Top of SOURCE DATA

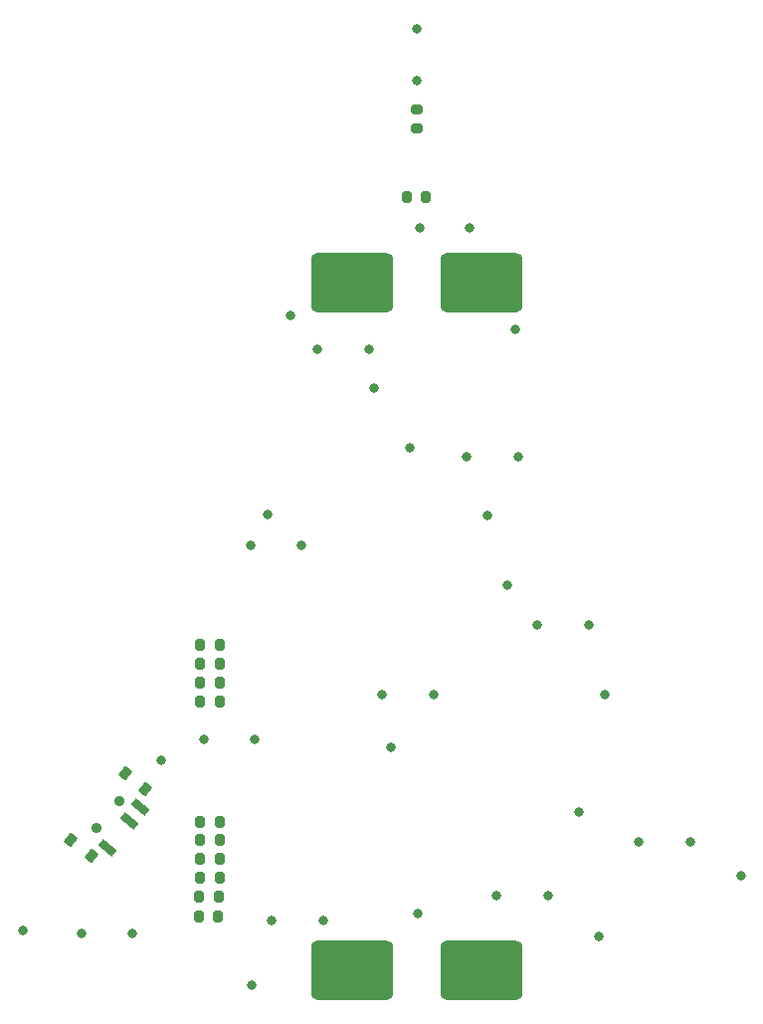
<source format=gbr>
%TF.GenerationSoftware,KiCad,Pcbnew,(6.0.7)*%
%TF.CreationDate,2022-08-02T13:51:54+02:00*%
%TF.ProjectId,LEDChristmasTree-2022,4c454443-6872-4697-9374-6d6173547265,rev?*%
%TF.SameCoordinates,Original*%
%TF.FileFunction,Soldermask,Bot*%
%TF.FilePolarity,Negative*%
%FSLAX46Y46*%
G04 Gerber Fmt 4.6, Leading zero omitted, Abs format (unit mm)*
G04 Created by KiCad (PCBNEW (6.0.7)) date 2022-08-02 13:51:54*
%MOMM*%
%LPD*%
G01*
G04 APERTURE LIST*
G04 Aperture macros list*
%AMRoundRect*
0 Rectangle with rounded corners*
0 $1 Rounding radius*
0 $2 $3 $4 $5 $6 $7 $8 $9 X,Y pos of 4 corners*
0 Add a 4 corners polygon primitive as box body*
4,1,4,$2,$3,$4,$5,$6,$7,$8,$9,$2,$3,0*
0 Add four circle primitives for the rounded corners*
1,1,$1+$1,$2,$3*
1,1,$1+$1,$4,$5*
1,1,$1+$1,$6,$7*
1,1,$1+$1,$8,$9*
0 Add four rect primitives between the rounded corners*
20,1,$1+$1,$2,$3,$4,$5,0*
20,1,$1+$1,$4,$5,$6,$7,0*
20,1,$1+$1,$6,$7,$8,$9,0*
20,1,$1+$1,$8,$9,$2,$3,0*%
%AMRotRect*
0 Rectangle, with rotation*
0 The origin of the aperture is its center*
0 $1 length*
0 $2 width*
0 $3 Rotation angle, in degrees counterclockwise*
0 Add horizontal line*
21,1,$1,$2,0,0,$3*%
G04 Aperture macros list end*
%ADD10RoundRect,0.200000X0.275000X-0.200000X0.275000X0.200000X-0.275000X0.200000X-0.275000X-0.200000X0*%
%ADD11RoundRect,0.500000X-3.000000X-2.000000X3.000000X-2.000000X3.000000X2.000000X-3.000000X2.000000X0*%
%ADD12RoundRect,0.200000X-0.200000X-0.275000X0.200000X-0.275000X0.200000X0.275000X-0.200000X0.275000X0*%
%ADD13RotRect,1.000000X0.800000X51.000000*%
%ADD14C,0.900000*%
%ADD15RotRect,0.700000X1.500000X51.000000*%
%ADD16C,0.800000*%
G04 APERTURE END LIST*
D10*
%TO.C,R11*%
X143600000Y-57625000D03*
X143600000Y-55975000D03*
%TD*%
D11*
%TO.C,BT1*%
X149100000Y-129250000D03*
X149100000Y-70750000D03*
X138100000Y-70750000D03*
X138100000Y-129250000D03*
%TD*%
D12*
%TO.C,R3*%
X125100000Y-123000000D03*
X126750000Y-123000000D03*
%TD*%
%TO.C,R12*%
X125175000Y-116600000D03*
X126825000Y-116600000D03*
%TD*%
%TO.C,R5*%
X125175000Y-121400000D03*
X126825000Y-121400000D03*
%TD*%
%TO.C,R7*%
X125175000Y-106400000D03*
X126825000Y-106400000D03*
%TD*%
%TO.C,R9*%
X125175000Y-101600000D03*
X126825000Y-101600000D03*
%TD*%
%TO.C,R2*%
X125075000Y-124700000D03*
X126725000Y-124700000D03*
%TD*%
%TO.C,R4*%
X125175000Y-104800000D03*
X126825000Y-104800000D03*
%TD*%
D13*
%TO.C,SW1*%
X114191662Y-118136655D03*
X118785701Y-112463489D03*
X115909154Y-119527453D03*
D14*
X116399561Y-117158043D03*
X118287522Y-114826605D03*
D13*
X120503193Y-113854287D03*
D15*
X117295348Y-118848507D03*
X119183309Y-116517069D03*
X120127290Y-115351350D03*
%TD*%
D12*
%TO.C,R1*%
X125175000Y-118200000D03*
X126825000Y-118200000D03*
%TD*%
%TO.C,R10*%
X142775000Y-63500000D03*
X144425000Y-63500000D03*
%TD*%
%TO.C,R8*%
X125175000Y-103200000D03*
X126825000Y-103200000D03*
%TD*%
%TO.C,R6*%
X125175000Y-119800000D03*
X126825000Y-119800000D03*
%TD*%
D16*
X143600000Y-49200000D03*
X121900000Y-111400000D03*
X166900000Y-118300000D03*
X152000000Y-74700000D03*
X119400000Y-126100000D03*
X135700000Y-125000000D03*
X132900000Y-73500000D03*
X154800000Y-122900000D03*
X133800000Y-93100000D03*
X143690000Y-124420000D03*
X151300000Y-96500000D03*
X148100000Y-66100000D03*
X152300000Y-85600000D03*
X171200000Y-121200000D03*
X157400000Y-115800000D03*
X141400000Y-110300000D03*
X110100000Y-125900000D03*
X159100000Y-126400000D03*
X149600000Y-90600000D03*
X143000000Y-84800000D03*
X129800000Y-109600000D03*
X145100000Y-105800000D03*
X130900000Y-90500000D03*
X159600000Y-105800000D03*
X158300000Y-99900000D03*
X139600000Y-76400000D03*
X140000000Y-79700000D03*
X129600000Y-130500000D03*
X115100000Y-126100000D03*
X131300000Y-125000000D03*
X140700000Y-105800000D03*
X147900000Y-85600000D03*
X150400000Y-122900000D03*
X143900000Y-66100000D03*
X162500000Y-118300000D03*
X153900000Y-99900000D03*
X143600000Y-53600000D03*
X129500000Y-93100000D03*
X135200000Y-76400000D03*
X125500000Y-109600000D03*
M02*

</source>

Bottom of SOURCE DATA

▶ [YOUR ASSIGNMENT]: The result should be the same data as above, line for line, with the pictures gone.

▶ [ANSWER TO THE PROBLEM]:
<source format=gbr>
%TF.GenerationSoftware,KiCad,Pcbnew,(6.0.7)*%
%TF.CreationDate,2022-08-02T13:51:54+02:00*%
%TF.ProjectId,LEDChristmasTree-2022,4c454443-6872-4697-9374-6d6173547265,rev?*%
%TF.SameCoordinates,Original*%
%TF.FileFunction,Soldermask,Bot*%
%TF.FilePolarity,Negative*%
%FSLAX46Y46*%
G04 Gerber Fmt 4.6, Leading zero omitted, Abs format (unit mm)*
G04 Created by KiCad (PCBNEW (6.0.7)) date 2022-08-02 13:51:54*
%MOMM*%
%LPD*%
G01*
G04 APERTURE LIST*
G04 Aperture macros list*
%AMRoundRect*
0 Rectangle with rounded corners*
0 $1 Rounding radius*
0 $2 $3 $4 $5 $6 $7 $8 $9 X,Y pos of 4 corners*
0 Add a 4 corners polygon primitive as box body*
4,1,4,$2,$3,$4,$5,$6,$7,$8,$9,$2,$3,0*
0 Add four circle primitives for the rounded corners*
1,1,$1+$1,$2,$3*
1,1,$1+$1,$4,$5*
1,1,$1+$1,$6,$7*
1,1,$1+$1,$8,$9*
0 Add four rect primitives between the rounded corners*
20,1,$1+$1,$2,$3,$4,$5,0*
20,1,$1+$1,$4,$5,$6,$7,0*
20,1,$1+$1,$6,$7,$8,$9,0*
20,1,$1+$1,$8,$9,$2,$3,0*%
%AMRotRect*
0 Rectangle, with rotation*
0 The origin of the aperture is its center*
0 $1 length*
0 $2 width*
0 $3 Rotation angle, in degrees counterclockwise*
0 Add horizontal line*
21,1,$1,$2,0,0,$3*%
G04 Aperture macros list end*
%ADD10RoundRect,0.200000X0.275000X-0.200000X0.275000X0.200000X-0.275000X0.200000X-0.275000X-0.200000X0*%
%ADD11RoundRect,0.500000X-3.000000X-2.000000X3.000000X-2.000000X3.000000X2.000000X-3.000000X2.000000X0*%
%ADD12RoundRect,0.200000X-0.200000X-0.275000X0.200000X-0.275000X0.200000X0.275000X-0.200000X0.275000X0*%
%ADD13RotRect,1.000000X0.800000X51.000000*%
%ADD14C,0.900000*%
%ADD15RotRect,0.700000X1.500000X51.000000*%
%ADD16C,0.800000*%
G04 APERTURE END LIST*
D10*
%TO.C,R11*%
X143600000Y-57625000D03*
X143600000Y-55975000D03*
%TD*%
D11*
%TO.C,BT1*%
X149100000Y-129250000D03*
X149100000Y-70750000D03*
X138100000Y-70750000D03*
X138100000Y-129250000D03*
%TD*%
D12*
%TO.C,R3*%
X125100000Y-123000000D03*
X126750000Y-123000000D03*
%TD*%
%TO.C,R12*%
X125175000Y-116600000D03*
X126825000Y-116600000D03*
%TD*%
%TO.C,R5*%
X125175000Y-121400000D03*
X126825000Y-121400000D03*
%TD*%
%TO.C,R7*%
X125175000Y-106400000D03*
X126825000Y-106400000D03*
%TD*%
%TO.C,R9*%
X125175000Y-101600000D03*
X126825000Y-101600000D03*
%TD*%
%TO.C,R2*%
X125075000Y-124700000D03*
X126725000Y-124700000D03*
%TD*%
%TO.C,R4*%
X125175000Y-104800000D03*
X126825000Y-104800000D03*
%TD*%
D13*
%TO.C,SW1*%
X114191662Y-118136655D03*
X118785701Y-112463489D03*
X115909154Y-119527453D03*
D14*
X116399561Y-117158043D03*
X118287522Y-114826605D03*
D13*
X120503193Y-113854287D03*
D15*
X117295348Y-118848507D03*
X119183309Y-116517069D03*
X120127290Y-115351350D03*
%TD*%
D12*
%TO.C,R1*%
X125175000Y-118200000D03*
X126825000Y-118200000D03*
%TD*%
%TO.C,R10*%
X142775000Y-63500000D03*
X144425000Y-63500000D03*
%TD*%
%TO.C,R8*%
X125175000Y-103200000D03*
X126825000Y-103200000D03*
%TD*%
%TO.C,R6*%
X125175000Y-119800000D03*
X126825000Y-119800000D03*
%TD*%
D16*
X143600000Y-49200000D03*
X121900000Y-111400000D03*
X166900000Y-118300000D03*
X152000000Y-74700000D03*
X119400000Y-126100000D03*
X135700000Y-125000000D03*
X132900000Y-73500000D03*
X154800000Y-122900000D03*
X133800000Y-93100000D03*
X143690000Y-124420000D03*
X151300000Y-96500000D03*
X148100000Y-66100000D03*
X152300000Y-85600000D03*
X171200000Y-121200000D03*
X157400000Y-115800000D03*
X141400000Y-110300000D03*
X110100000Y-125900000D03*
X159100000Y-126400000D03*
X149600000Y-90600000D03*
X143000000Y-84800000D03*
X129800000Y-109600000D03*
X145100000Y-105800000D03*
X130900000Y-90500000D03*
X159600000Y-105800000D03*
X158300000Y-99900000D03*
X139600000Y-76400000D03*
X140000000Y-79700000D03*
X129600000Y-130500000D03*
X115100000Y-126100000D03*
X131300000Y-125000000D03*
X140700000Y-105800000D03*
X147900000Y-85600000D03*
X150400000Y-122900000D03*
X143900000Y-66100000D03*
X162500000Y-118300000D03*
X153900000Y-99900000D03*
X143600000Y-53600000D03*
X129500000Y-93100000D03*
X135200000Y-76400000D03*
X125500000Y-109600000D03*
M02*

</source>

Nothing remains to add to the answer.